§ WHAT YOU WILL DO
a. In two sentences, summarize the biography of Ole Munch Ræder below.
b. Reproduce word for word the part of the Ole Munch Ræder biography below that opens with the words containing "He joined the" and closes with "systems from 1846-1849.".

- Born: 3 May 1815 Kongsvinger, Norway
- Died: 10 March 1895 (aged 79)
- Occupation(s): Jurist and diplomat
- Father: Johan Christopher Ræder

= Ole Munch Ræder =

Norwegian jurist and diplomat

Ole Munch Ræder (3 May 1815 - 10 March 1895) was a Norwegian jurist and diplomat.

==Biography==
He was born at Kongsvinger in Hedmark, Norway. He was the son of Johan Christopher Ræder and Karen Sophie Hedevig Munch. He was the brother of Jacques Ræder, Johan Georg Ræder and Nicolai Ditlev Ammon Ræder. His father was a Norwegian military officer and his maternal grandfather had been a Danish military officer.

He grew up in Trondheim and in 1832 graduated at Trondheim Cathedral School. In 1839, he graduated as a cand. jur. (candidatus juris; a title given to individuals who have completed a law degree in certain European countries) from the Royal Frederik University in Kristiania (now Oslo, Norway).

He joined the Norwegian Audit Department in 1839 as the Norwegian Ministry of Justice in 1840. During the years 1842-1844, he traveled to Denmark, Germany, Switzerland, and Italy. Also, he went to the United States, with state support to study various jury systems from 1846-1849.

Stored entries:
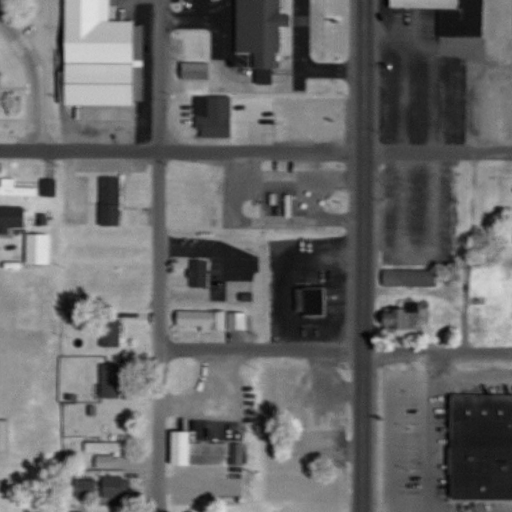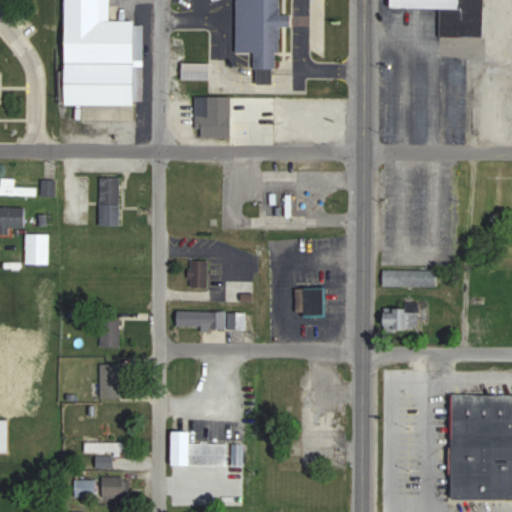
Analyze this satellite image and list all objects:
building: (456, 16)
building: (263, 35)
road: (501, 36)
road: (468, 49)
road: (506, 49)
building: (104, 61)
building: (196, 71)
road: (30, 82)
building: (217, 116)
road: (181, 151)
road: (437, 151)
road: (292, 175)
building: (50, 187)
building: (15, 188)
building: (112, 201)
road: (322, 212)
building: (12, 218)
building: (40, 249)
road: (155, 256)
road: (363, 256)
building: (201, 273)
building: (412, 277)
building: (8, 299)
building: (313, 301)
building: (404, 318)
building: (213, 319)
building: (113, 331)
road: (332, 350)
building: (113, 380)
building: (5, 435)
building: (106, 446)
building: (483, 447)
building: (199, 450)
building: (239, 453)
building: (106, 460)
building: (197, 484)
building: (86, 487)
building: (272, 508)
building: (81, 511)
building: (108, 511)
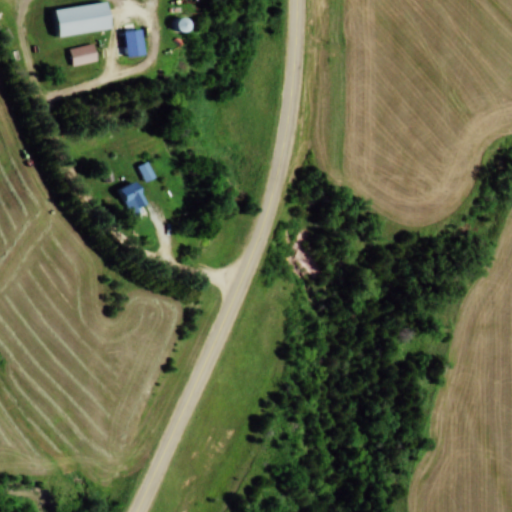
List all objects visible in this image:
road: (93, 5)
building: (73, 19)
building: (79, 54)
building: (127, 198)
road: (110, 225)
road: (247, 265)
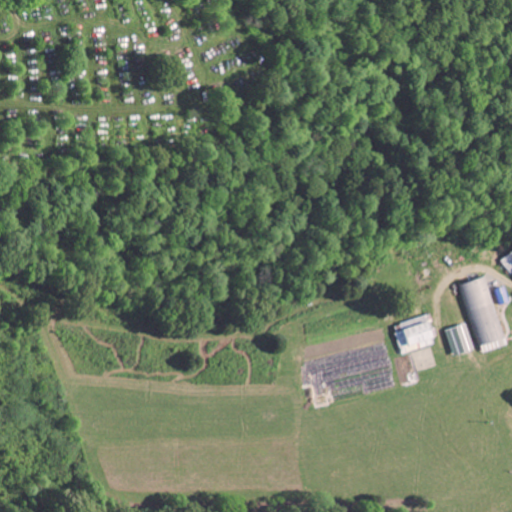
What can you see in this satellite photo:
road: (215, 163)
building: (478, 314)
building: (454, 339)
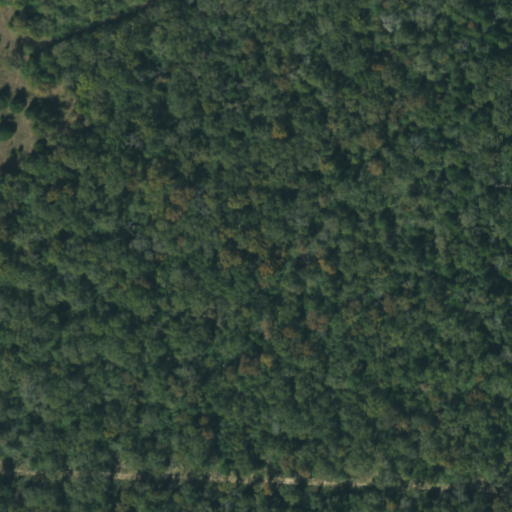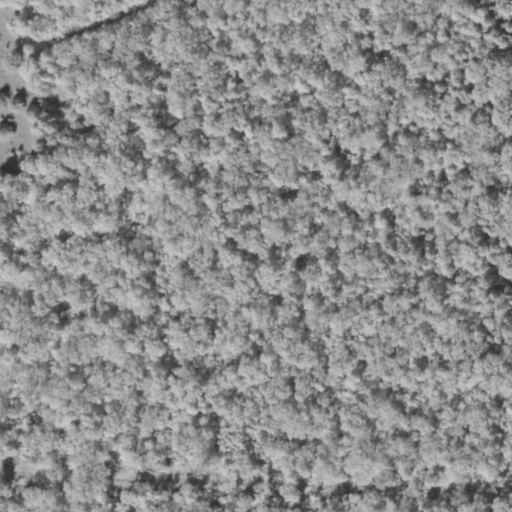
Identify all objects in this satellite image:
road: (4, 1)
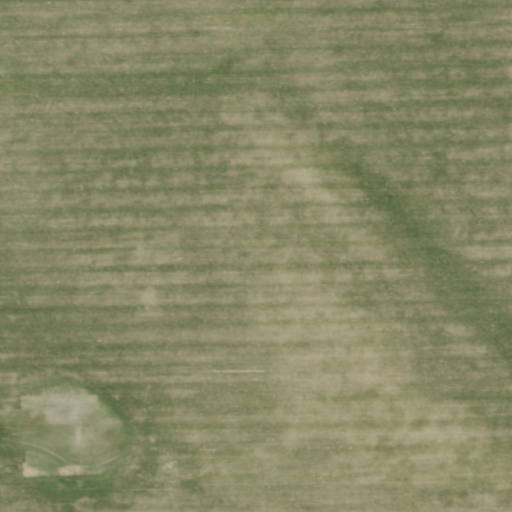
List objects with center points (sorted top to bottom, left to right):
crop: (256, 255)
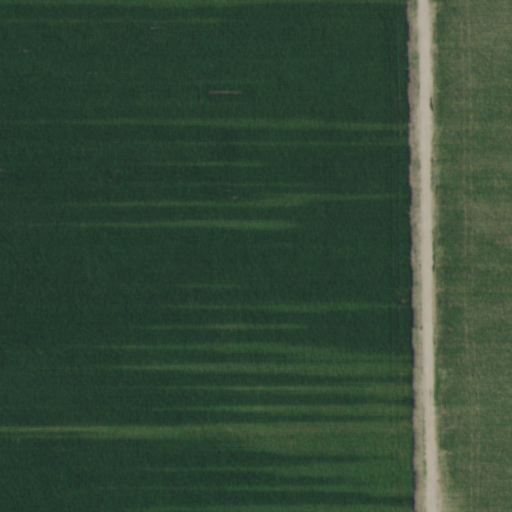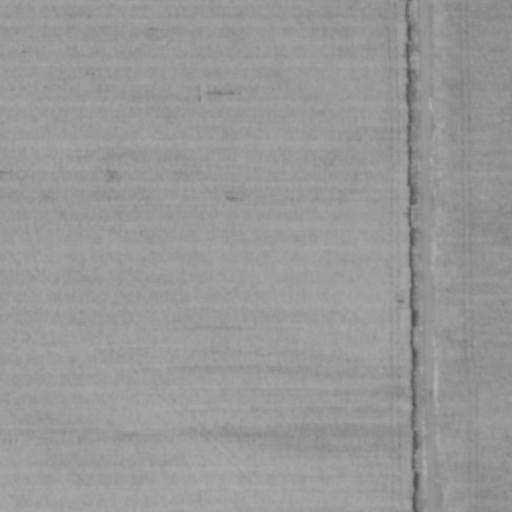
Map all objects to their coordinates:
crop: (201, 256)
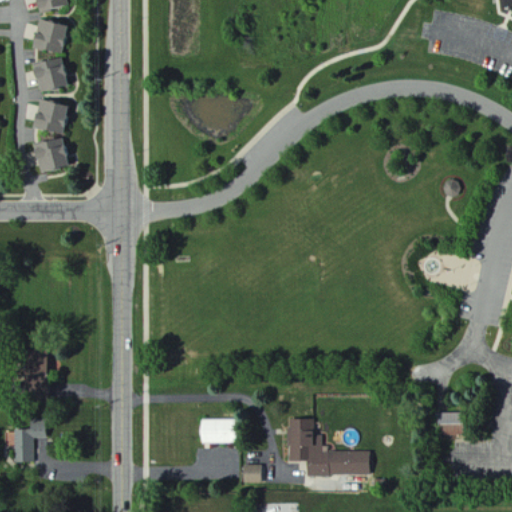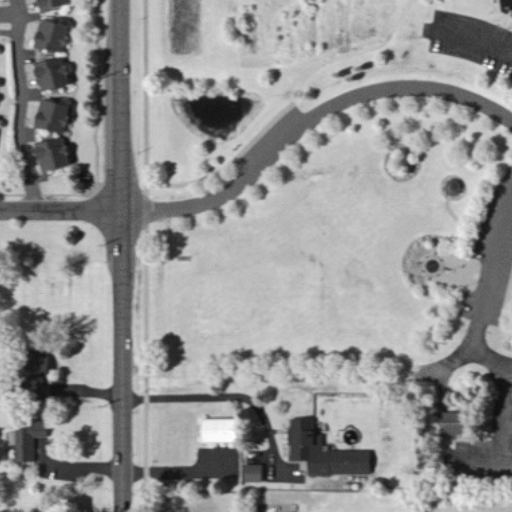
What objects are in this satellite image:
building: (49, 4)
road: (348, 26)
building: (49, 37)
road: (475, 37)
building: (49, 76)
road: (433, 86)
road: (22, 106)
building: (49, 118)
building: (48, 156)
park: (343, 200)
road: (60, 212)
road: (121, 255)
road: (147, 256)
building: (34, 378)
road: (223, 395)
building: (449, 423)
building: (216, 431)
building: (30, 439)
building: (324, 453)
building: (253, 474)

§ RESULTS FOR EACH TASK
a. Ole Munch Ræder (1815–1895) was a Norwegian jurist and diplomat, born at Kongsvinger in Hedmark to Johan Christopher Ræder and Karen Sophie Hedevig Munch. He grew up in Trondheim, graduated as a cand. jur. from the Royal Frederik University in Kristiania in 1839, and later traveled to Denmark, Germany, Switzerland and Italy, then went with state support to the United States to study jury systems.

b.
He joined the Norwegian Audit Department in 1839 as the Norwegian Ministry of Justice in 1840. During the years 1842-1844, he traveled to Denmark, Germany, Switzerland, and Italy. Also, he went to the United States, with state support to study various jury systems from 1846-1849.